Montserrat ameiva
- Conservation status: Near Threatened (IUCN 3.1)

Scientific classification
- Kingdom: Animalia
- Phylum: Chordata
- Class: Reptilia
- Order: Squamata
- Family: Teiidae
- Genus: Pholidoscelis
- Species: P. pluvianotatus
- Binomial name: Pholidoscelis pluvianotatus (Garman, 1887)
- Synonyms: Ameiva pluvianotata Garman, 1887; Ameiva pluvianotata pluvianotata;

= Montserrat ameiva =

- Genus: Pholidoscelis
- Species: pluvianotatus
- Authority: (Garman, 1887)
- Conservation status: NT
- Synonyms: Ameiva pluvianotata Garman, 1887, Ameiva pluvianotata pluvianotata

Species of lizard

The Montserrat ameiva (Pholidoscelis pluvianotatus), also known as the Montserrat ground lizard, is a lizard species in the genus Pholidoscelis. It is found on the Caribbean island of Montserrat in the Lesser Antilles.

==Description==
The species is variable in color and pattern. The dorsal surface on males is reddish or gray-tan, with black speckling and lighter marbling; or it is dull green with slight markings and a dark blue head.
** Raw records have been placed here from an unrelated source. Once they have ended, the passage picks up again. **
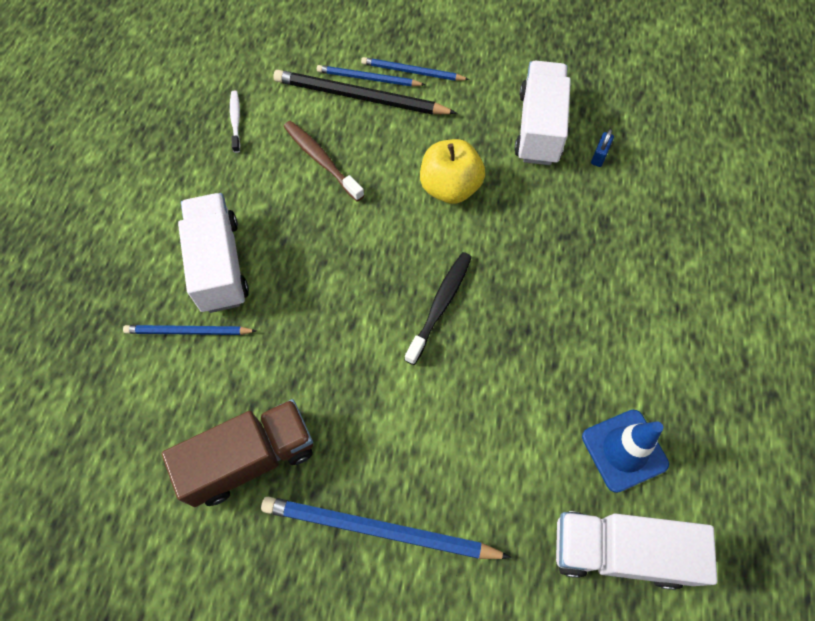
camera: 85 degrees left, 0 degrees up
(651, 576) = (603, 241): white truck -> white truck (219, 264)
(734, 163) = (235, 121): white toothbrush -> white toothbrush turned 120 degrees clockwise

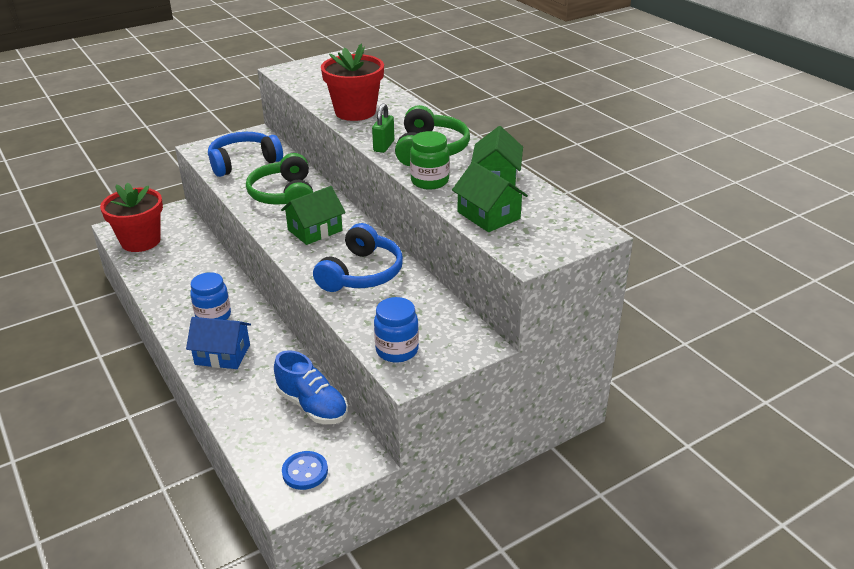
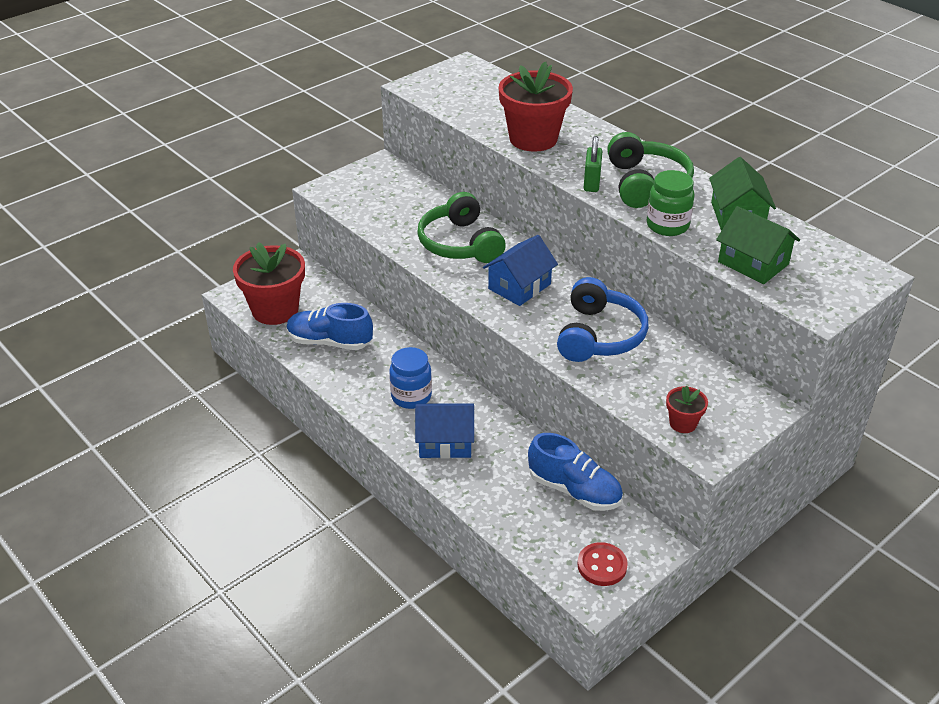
camera: 10 degrees left, 5 degrees up
(170, 269) = (330, 342): none -> blue shoe
(243, 162) = (388, 204): blue headphones -> none
(305, 472) = (602, 566): blue button -> red button
(315, 230) = (519, 286): green house -> blue house
(397, 350) = (683, 423): blue jar -> red flower pot

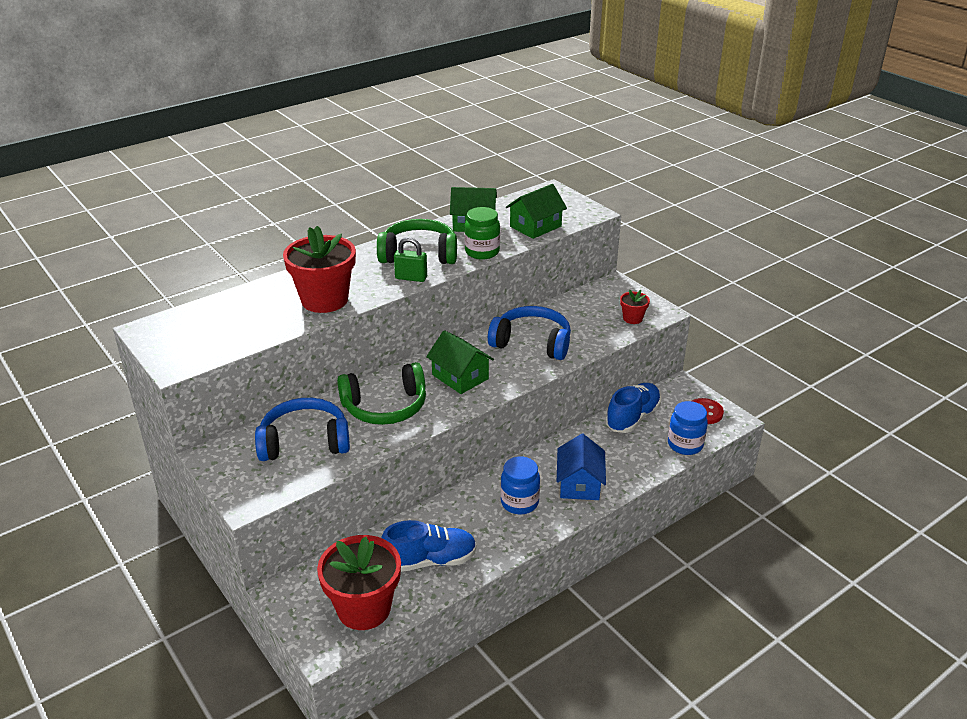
camera: 85 degrees left, 5 degrees down
(330, 342) = (430, 560): blue shoe -> blue shoe turned 120 degrees counterclockwise
(403, 206) = (304, 442): none -> blue headphones
(519, 286) = (460, 377): blue house -> green house
(529, 540) = (685, 445): none -> blue jar

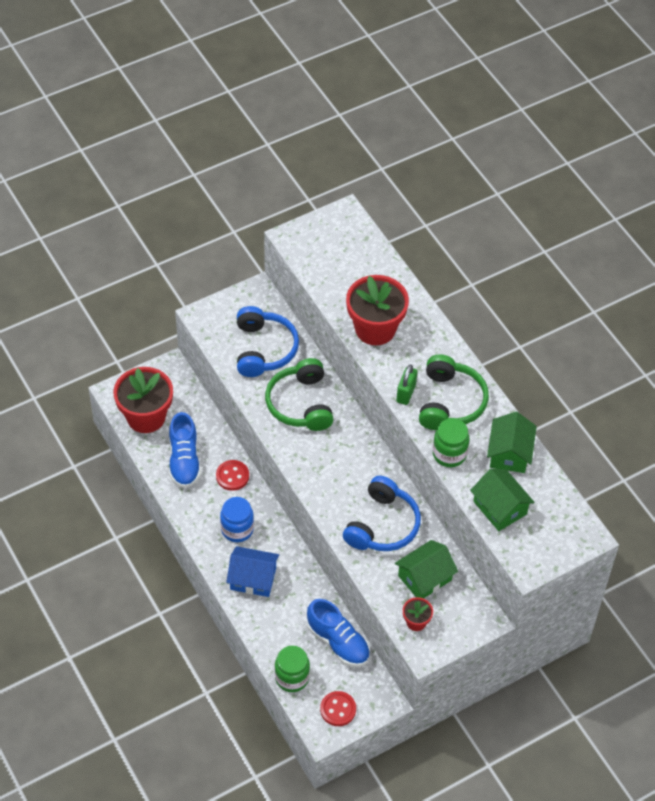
camera: 95 degrees right, 20 degrees up
(447, 514) = (232, 476): none -> red button
(460, 377) = (335, 461): green house -> green house (424, 578)
(685, 445) = (292, 678): blue jar -> green jar

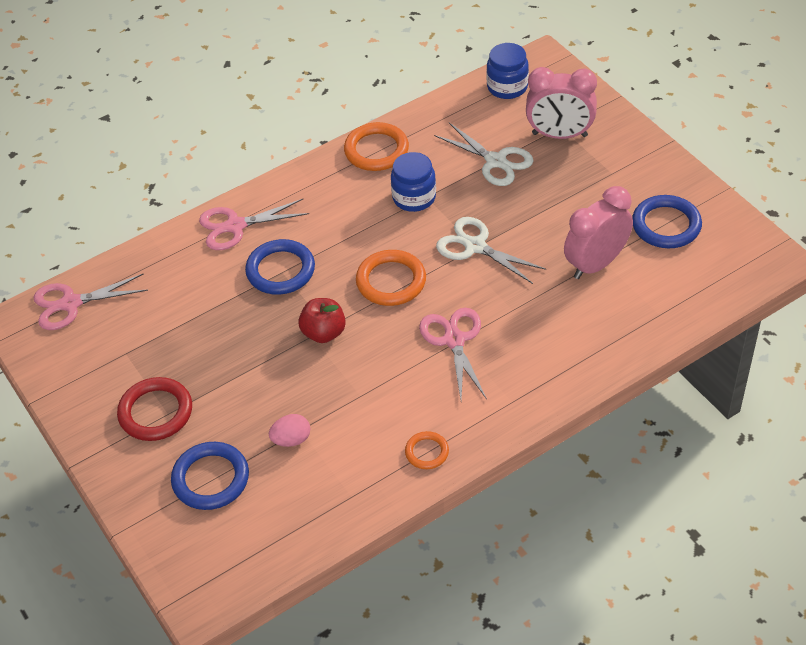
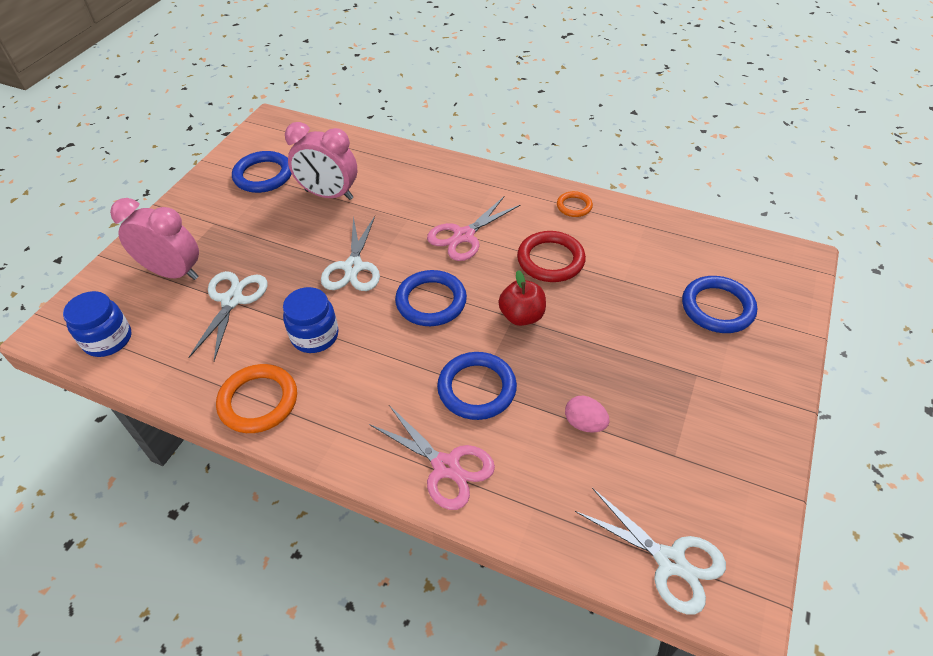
camera: 125 degrees left, 0 degrees up
(71, 304) = (670, 561): pink scissors -> white scissors
(156, 412) = (705, 384): red ring -> red ring (550, 260)
(291, 439) = (637, 280): pink egg -> pink egg (584, 423)
(391, 281) = (431, 301): orange ring -> blue ring
(559, 135) = (174, 272): pink clock -> pink clock turned 45 degrees counterclockwise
The male's ventral surface is dull gray, and it has blue-gray spots on its upper thighs and sides of its tail. Females have a gray dorsal surface and a bluish underside. It is covered with light, widespread spots on its back, sides, legs, and tail. The flanks on females are dull green, sometimes with brown stripes present.

==Taxonomy==
The Montserrat ameiva was described in 1887 by American herpetologist Samuel Garman (1843–1927) as Ameiva pluvianotata. In 2016, the species was moved to Pholidoscelis based on genetic sequencing and phylogenetic analyses.
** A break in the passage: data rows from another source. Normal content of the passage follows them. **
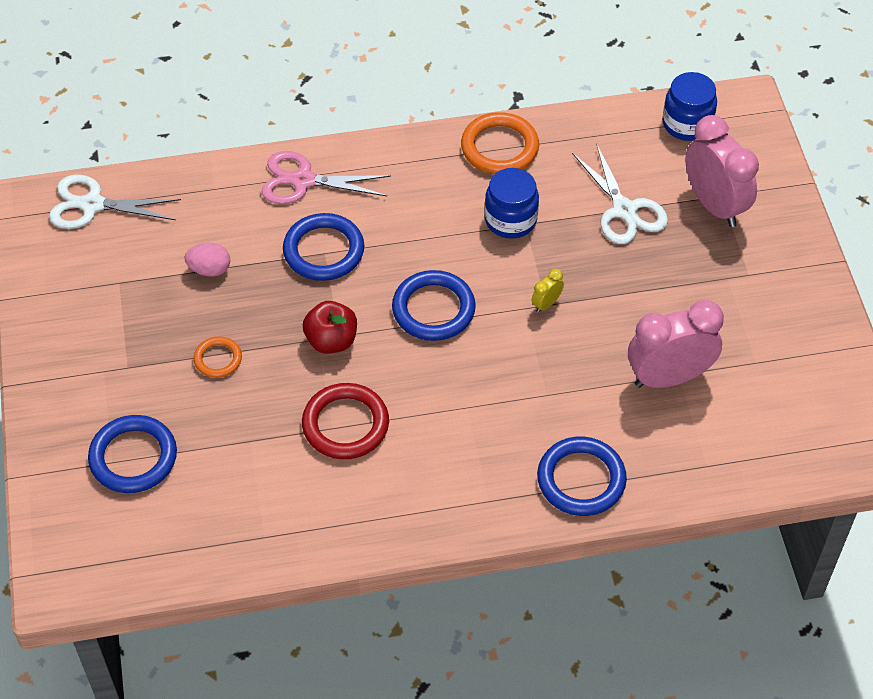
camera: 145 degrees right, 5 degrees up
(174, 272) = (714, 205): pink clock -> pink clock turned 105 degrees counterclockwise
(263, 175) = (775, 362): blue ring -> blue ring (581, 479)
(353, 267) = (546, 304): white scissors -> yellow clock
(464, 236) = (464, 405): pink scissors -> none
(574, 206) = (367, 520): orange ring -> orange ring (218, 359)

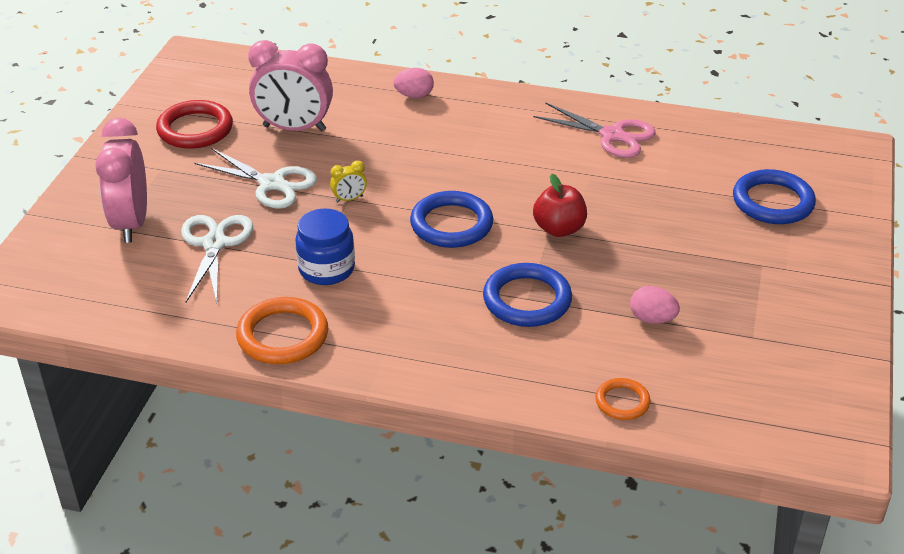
camera: 155 degrees left, 15 degrees down
(92, 205) = (765, 423): white scissors -> white scissors (272, 184)
(218, 359) = (672, 246): orange ring -> orange ring (622, 402)
(303, 181) = (513, 371): pink scissors -> pink scissors (612, 135)
(345, 424) = (578, 172): red ring -> red ring (195, 129)
(581, 479) = (414, 96): blue ring -> pink egg
(687, 124) = (78, 296): blue jar -> none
The Redonda ground lizard is sometimes considered a subspecies of the Montserrat ameiva, though it is currently accepted as a separate species, Pholidoscelis atratus, in The Reptile Database. The Redonda ground lizard is found only on the uninhabited island of Redonda, which is within the jurisdiction of Antigua and Barbuda (though geographically closer to Montserrat). The Redonda ground lizard is darkly colored, similar to the Sombrero ameiva and Censky's ameiva that also live on small and barren Caribbean islands.

==Conservation==
The Montserrat ameiva is endemic to the island Montserrat. Although it was formerly widespread across Montserrat, its populations, as with other wildlife on the island, have declined significantly since the Soufrière Hills volcano became active in 1995, with at least a third of its habitat destroyed. The lizard is also threatened by development, including forest habitat destruction, and invasive species. Because of the extent of its habitat destruction, it is listed as a near threatened species on the IUCN Red List.